The Democratic Republic of the Congo is battling ongoing poliovirus transmission. Together with Pakistan and Chad, the Democratic Republic of the Congo is currently on top of the worldwide polio chart, with 87 cases as of 22 November 2011.
The country has successfully stopped poliovirus transmission before and it can do it again. Supplementary immunization activities are held to ensure that each child receives polio vaccine. The country's government is committed to doing what it takes, and each local coordination committee follows the national polio eradication emergency plan set by the Ministry of Public Health. As a result, poliovirus transmission has been reduced to two pockets on either side of the country.
"You have a responsibility to protect your children. They can’t defend themselves if you don’t." At the launch of the vaccination round, a polio-survivor addresses parents and authorities, asking them to immunize their children against the disease that has greatly affected his life.
The mother of a boy who was paralysed by polio in July urges the public to vaccinate their children. Governments and polio eradication partners work with communities to foster a climate of confidence and understanding. When pockets of refusals are encountered, traditional and religious leaders are engaged to help ease parents' fears.
Mabatu, six years old, has been paralysed since he fell sick with polio two months ago.

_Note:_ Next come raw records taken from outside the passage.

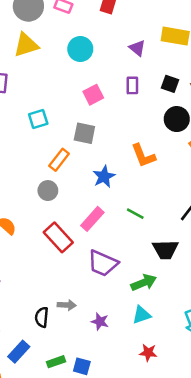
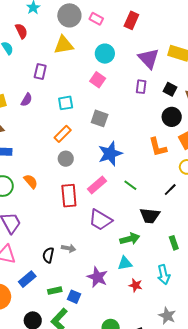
purple triangle: (137, 48) -> (149, 59), size x1.6
pink square: (93, 95) -> (98, 80), moved, turned -35
orange L-shape: (143, 156) -> (158, 147), moved
orange rectangle: (59, 160) -> (63, 134), moved
blue star: (104, 177) -> (110, 154), size x1.4
red rectangle: (58, 237) -> (69, 196), turned 30
purple star: (100, 321) -> (97, 277), moved, size x1.5
red star: (148, 353) -> (136, 285), moved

In countries with little infrastructure, polio can affect a child's chances of contributing to household chores, finding work and getting married, creating extra pressure on already overburdened families.
All the vaccines for the160,000 inhabitants of Popokabaka are stored in two fridges which are fuelled by petrol. Every morning, two staff-members at Popokabaka’s health centre fill 800 ice-bricks to help keep the precious vaccine at zero degrees Celsius during the day.
Vaccine carriers preserve the oral polio vaccine throughout the day, aiming to maintain a temperature of zero degrees Celsius in a country where the average temperature is around 40. Each vial of vaccine has a temperature-sensitive label which changes colour if the vaccine is not kept sufficiently cool.
Access to Popokabaka is possible only by dirt track. Four-wheel-drives are a luxury, but even they are not exempt from getting stuck during the rainy season. Poliovirus transmission in the Democratic Republic of the Congo is now limited to just two pockets - one pocket centred in Bas Congo/Bandundu provinces in the country's west, and one pocket in the east, in the sparsely populated north of Katanga province. Popokabaka, the site of several recent polio cases, is in Bandundu province.
Hygiene and polio are closely linked. In the Democratic Republic of the Congo, barely half of the population has access to safe drinking water.
Less than one in seven in the Democratic Republic of the Congo live in acceptable hygiene conditions, and open-air defecation is the norm in rural areas. Given that polio is transmitted through the faecal-oral route, inadequate sanitation facilitates the spread of the virus.
A social mobilization worker calls out to the population of Popokabaka. During polio vaccination campaigns, social mobilization workers travel through towns, using a megaphone to inform parents of the importance of vaccination and when their children can be vaccinated.
A vaccinator administers oral polio vaccine to a small boy. Because it comes in liquid form, oral polio vaccine can be administered by anyone, even volunteers. More than 2.5 million children and 225,000 adults across the country are targeted during November's vaccination drive.
After vaccinating a woman, a health worker marks her left pinky finger with indelible ink. This enables health workers to keep track of who has received the vaccine and who has been missed.
The mobile vaccination team marks each family’s door with chalk, indicating the number of inhabitants who have been vaccinated. If necessary, they return later to vaccinate anyone who was missed.
Every polio campaign is an event. Children who are asked about the vaccine proudly show that they have been immunized.
During each campaign, supervisors follow the mobile vaccination teams to verify that all conditions for a successful campaign have been fulfilled. A mixed team of workers from WHO and UNICEF discuss the round with a local health agent.
A UNICEF car on the way back to Popokabaka after a day of supervision in the field. Every campaign day finishes with a coordination meeting where challenges and results are discussed and problems solved. With high quality polio vaccination campaigns, the Democratic Republic of the Congo can rid itself of polio once more.